Required tasks >>
A - In the HTTP header thread, what result did Francois keep getting until he stopped sending the header?
B - Carry on the HTTP header thread from its last line.

Text passage >>
Home > Archive > PERL Beginners > November 2007 > what's wrong with my http header
You are viewing an archived Text-only version of the thread.
To view this thread in it's original format and/or if you want to reply to
this thread please [click here]
| Author |
what's wrong with my http header
|
|
| Francois 2007-11-20, 7:00 pm |
| I tried to get data from a site which use cookies and redirect the
user, I spend a lot of time with the same result: connection timed out
until I realised that all was fine if I did'nt send the header...
Thanks for any explanations !!!
Francois
here is my code:
use strict;
use warnings;
use LWP;
use HTML::Parser;
use HTML::FormatText;
use HTML::Tree;
# use DateTime::Duration;
use HTTP::Headers;
use HTTP::Cookies;
use HTTP::Cookies::Netscape;
use CGI qw(header -no_debug);
my $h = HTTP::Headers->new(
Accept => "text/xml,application/xml,application/xhtml+xml,text/
html;q=0.9,text/plain;q=0.8,image/png,*/*;q=0.5",
Host => "www.unifr.ch",
);
$h->server("Apache/2.0.46 (Red Hat)");
$h->user_agent("Mozilla/5.0 (Windows; U; Windows NT 5.1; fr; rv:
1.8.1.9) Gecko/20071025 Firefox/2.0.0.9");
my $reflink = "http://linkinghub.elsevier.com/retrieve/pii/
S0020138307000095";
my $c = HTTP::Cookies::Netscape->new(file=>'cookies.txt',
autosave=>"1");
my $ua_short = LWP::UserAgent->new(cookie_jar => $c, timeout=>
20);
$ua_short->agent("Mozilla/5.0 (Windows; U; Windows NT 5.1; fr; rv:
1.8.1.9) Gecko/20071025 Firefox/2.0.0.9");
# with this line the header is send with my request and it does
not work
# my $req = HTTP::Request->new(GET=>$reflink, $h);
#with this line it's ok ....
my $req = HTTP::Request->new(GET=>$reflink);
my $response =$ua_short->request($req);
print header;
print $response->status_line,"\n";
my $formatter = HTML::FormatText->new();
if ($response->is_success) {
my $tree = HTML::TreeBuilder->new->parse($response->content);
my $ascii = $formatter->format($tree);
$tree->delete();
print $ascii;
}
| |
| Rob Dixon 2007-11-20, 10:04 pm |
| Francois wrote:
> I tried to get data from a site which use cookies and redirect the
> user, I spend a lot of time with the same result: connection timed out
> until I realised that all was fine if I did'nt send the header...
>
> Thanks for any explanations !!!

Dataset entries >>
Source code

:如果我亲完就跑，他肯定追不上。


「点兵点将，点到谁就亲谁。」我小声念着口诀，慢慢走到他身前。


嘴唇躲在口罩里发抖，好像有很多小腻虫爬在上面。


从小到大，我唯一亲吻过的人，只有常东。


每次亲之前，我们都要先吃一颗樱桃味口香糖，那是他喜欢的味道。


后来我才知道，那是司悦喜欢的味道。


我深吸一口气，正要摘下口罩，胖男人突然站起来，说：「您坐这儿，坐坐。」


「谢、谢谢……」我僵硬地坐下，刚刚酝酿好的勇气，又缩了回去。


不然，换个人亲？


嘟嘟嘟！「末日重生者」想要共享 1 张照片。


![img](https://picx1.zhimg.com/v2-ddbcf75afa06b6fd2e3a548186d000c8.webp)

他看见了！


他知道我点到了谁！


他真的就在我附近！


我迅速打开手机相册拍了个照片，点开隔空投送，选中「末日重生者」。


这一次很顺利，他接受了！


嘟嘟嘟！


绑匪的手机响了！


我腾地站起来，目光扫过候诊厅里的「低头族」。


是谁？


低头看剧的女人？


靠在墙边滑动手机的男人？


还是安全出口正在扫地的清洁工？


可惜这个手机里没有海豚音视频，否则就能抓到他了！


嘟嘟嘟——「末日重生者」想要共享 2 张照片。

Answer set >>
A - Connection timed out.

B -
> Francois
>
> here is my code:
>
> use strict;
> use warnings;
>
> use LWP;
> use HTML::Parser;
> use HTML::FormatText;
> use HTML::Tree;
> # use DateTime::Duration;
> use HTTP::Headers;
> use HTTP::Cookies;
> use HTTP::Cookies::Netscape;
> use CGI qw(header -no_debug);
>
>
> my $h = HTTP::Headers->new(
> Accept => "text/xml,application/xml,application/xhtml+xml,text/
> html;q=0.9,text/plain;q=0.8,image/png,*/*;q=0.5",
> Host => "www.unifr.ch",
> );
>
> $h->server("Apache/2.0.46 (Red Hat)");
> $h->user_agent("Mozilla/5.0 (Windows; U; Windows NT 5.1; fr; rv:
> 1.8.1.9) Gecko/20071025 Firefox/2.0.0.9");
>
> my $reflink = "http://linkinghub.elsevier.com/retrieve/pii/
> S0020138307000095";
>
>
> my $c = HTTP::Cookies::Netscape->new(file=>'cookies.txt',
> autosave=>"1");
> my $ua_short = LWP::UserAgent->new(cookie_jar => $c, timeout=>
> 20);
> $ua_short->agent("Mozilla/5.0 (Windows; U; Windows NT 5.1; fr; rv:
> 1.8.1.9) Gecko/20071025 Firefox/2.0.0.9");
> # with this line the header is send with my request and it does
> not work
> # my $req = HTTP::Request->new(GET=>$reflink, $h);
>
> #with this line it's ok ....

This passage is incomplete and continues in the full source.